French Braid(33)
Spring came early that year, at the very beginning of March. Lavender crocuses started speckling the lawn, in among the grass blades where they weren’t supposed to be growing. One morning the Motts’ huge oak filled up with tiny birds, so many of them that all at once the bare tree seemed abundantly leafed, and they made a busy chittering sound like hundreds of scissors snipping. Desmond stared round-eyed from the windowsill with his chin quivering.
Lily’s baby arrived, a boy, and she and Morris moved into their new house. They were planning to have a quiet wedding as soon as their divorces came through. Alice’s Robby began talking, and once she started she wouldn’t stop; Alice kept a notebook of all her funny sayings. David wrote to say that a skit of his would be staged in the college auditorium.
In April Mercy invited her three closest friends to the studio for tea: Darlene from high school and Carolyn and Bridey, whose children had grown up with her children. None of them knew she didn’t live at the house anymore. The few times they’d gotten together lately it was only for a movie or for lunch at a local café; no need for her to explain where she was coming from or going back to.
Her excuse for having them come to the studio was that she wanted to show them her portraits, but she served real tea from a teapot and cookies she’d bought at the Giant just the same as if she were entertaining at home. The three of them perched in a row on the daybed and sipped from cups that she had carried over in her tote. They all said they liked the portraits very much. Well, what else could they say, of course, but Bridey did ask, “So if you came over to paint my house, what part of it would you focus on?”
“I wouldn’t know what part, at the outset,” Mercy said. “I would just make some quick overall sketches and then come back here to figure that out.”
“Why is that? Why wouldn’t you need to paint the detailed part while you were there at the house?”
“Because the whole reason I’m painting the detailed part is, that is what’s ended up being the only thing I remember,” Mercy said patiently. “It’s the one part I really saw, it turns out. So I know it must be what’s important.”
“I see,” Bridey said, but she didn’t sound very sure.
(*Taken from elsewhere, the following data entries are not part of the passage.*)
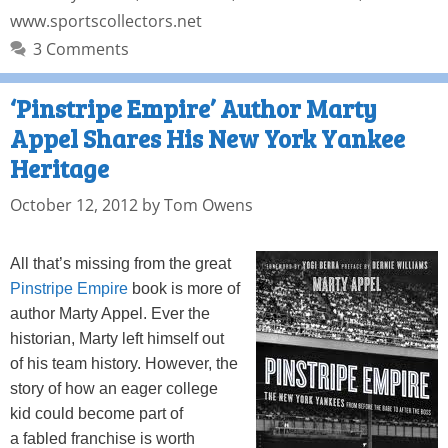
www.sportscollectors.net
3 Comments
‘Pinstripe Empire’ Author Marty
Appel Shares His New York Yankee
Heritage
October 12, 2012
by
Tom Owens
All that’s missing from the great
Pinstripe Empire
book is more of
author Marty Appel. Ever the
historian, Marty left himself out
of his team history. However, the
story of how an eager college
kid could become part of
a fabled franchise is worth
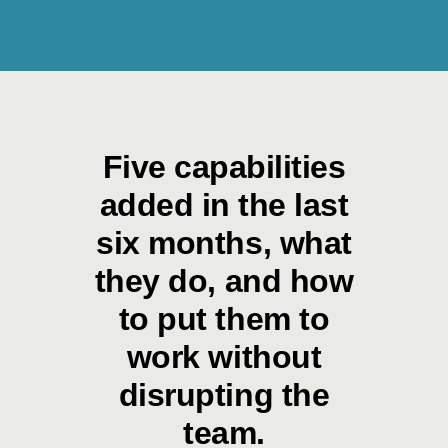
Five capabilities
added in the last
six months, what
they do, and how
to put them to
work without
disrupting the
team.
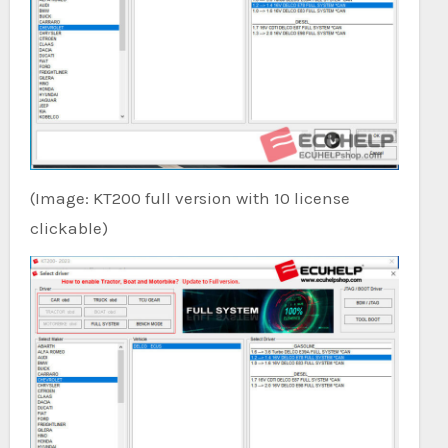
(Image: KT200 full version with 10 license
clickable)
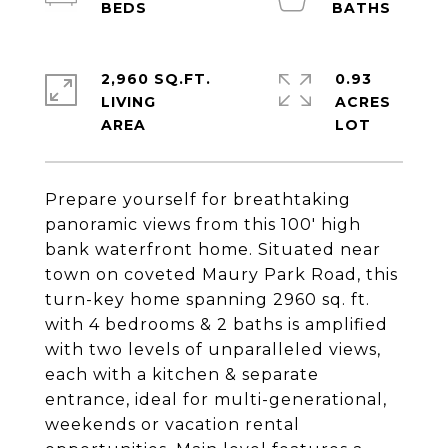
2,960 SQ.FT.
0.93
LIVING
ACRES
Prepare yourself for breathtaking
panoramic views from this 100' high
bank waterfront home. Situated near
town on coveted Maury Park Road, this
turn-key home spanning 2960 sq. ft.
with 4 bedrooms & 2 baths is amplified
with two levels of unparalleled views,
each with a kitchen & separate
entrance, ideal for multi-generational,
weekends or vacation rental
When the women left, Desmond slipped out of the bathroom, where he’d been hiding, and stalked all around the room’s perimeter, reclaiming it as his own.
* * *
—
On a balmy evening in early May, Mercy heard someone climbing her stairs. She figured it had to be Robin; the girls would be fixing supper at this hour. She stood up hastily from the daybed and turned the radio off. (The idea was that she was staying here nights to work, not to sit idle.) But when she went to open the door she found Mr. Mott outside, Mr. Mott puffing and sweating in a short-sleeved seersucker shirt that made his arms look embarrassingly naked. “Why, Mr. Mott!” she said. “You’re back!”
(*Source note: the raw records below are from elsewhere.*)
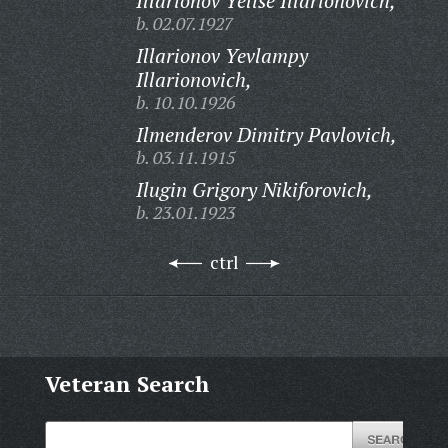
Illarionov Yelise Illarionovich,
b. 02.07.1927
Illarionov Yevlampy
Illarionovich,
b. 10.10.1926
Ilmenderov Dimitry Pavlovich,
b. 03.11.1915
Ilugin Grigory Nikiforovich,
b. 23.01.1923
ctrl
Veteran Search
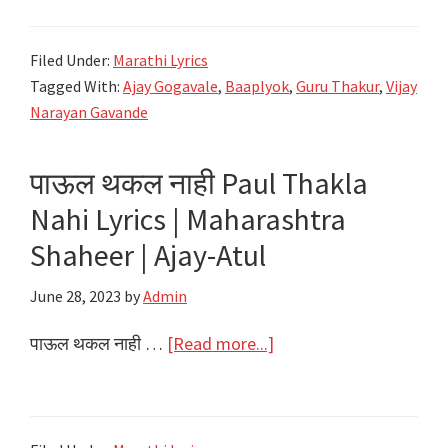
बाप
Ekadashi
रं
Special
Filed Under:
Marathi Lyrics
Umagaya
2024
Tagged With:
Ajay Gogavale
,
Baaplyok
,
Guru Thakur
,
Vijay
Baap
Narayan Gavande
Ra
Lyrics
पाऊल थकल नाही Paul Thakla
–
Nahi Lyrics | Maharashtra
Baaplyok
–
Shaheer | Ajay-Atul
Ajay
June 28, 2023
by
Admin
Gogavale
about
पाऊल थकल नाही …
[Read more...]
पाऊल
थकल
नाही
“Not back back,” he said. “Just here to pick up a few things from the house.”
“How’s your daughter?”
“Not so good,” he said.
“Oh, I’m sorry to hear that.”
“She’s having to have these treatments, series of treatments,” he said. “Seems like things have spread everywhere.”
“Oh, no.”
“Right,” he said. Then he looked past her and said, “There you are!”—talking to Desmond, who was gazing at him blankly from his spot on the daybed. “How you doing, fella?”
“Oh, Desmond’s fine. We’re getting along just fine,” Mercy said. “Won’t you come in and—”
“So we’re going to have to move down there,” Mr. Mott said. “Move to my daughter’s place in Richmond. Got to help out with our grandson. Well, Elise can’t tend him. Right now she can’t even have him to visit her in the hospital, because the slightest little germ could be the end of her. And Dickie is not but eight, you know. So me and Mrs. Mott are going to have to move there.”
“But…maybe once everything is back to normal…” Mercy said.
He just looked at her.
“My nephew will be staying in our place,” he said finally. “He’s going through a divorce. So you can put the rent through our mail slot same as always and he will pass it on to us.”
“Certainly,” Mercy said.
“And would you might want to keep Desmond?”
“Keep him? You mean forever?”
“Right.”
“Oh! No, I’m sorry, I could never do that.”
“We can’t take him to Richmond because Dickie is allergic. And my nephew despises cats; I already asked him.”
“See, I really don’t lead the kind of life to own a cat,” Mercy said.
“But you’ve managed up till now, haven’t you? He hasn’t been any trouble, has he?”
“No, none at all. Still, I just don’t want a cat,” Mercy told him.
“But what am I going to do, then? How am I going to deal with this? I just have too much on me! Everything’s crashing in on me and I don’t know where to turn, and now I find out the water heater has been leaking all over our basement for I-don’t-know-how-long when my nephew swore in God’s name that he would keep an eye on things for us. I’m just…surrounded!”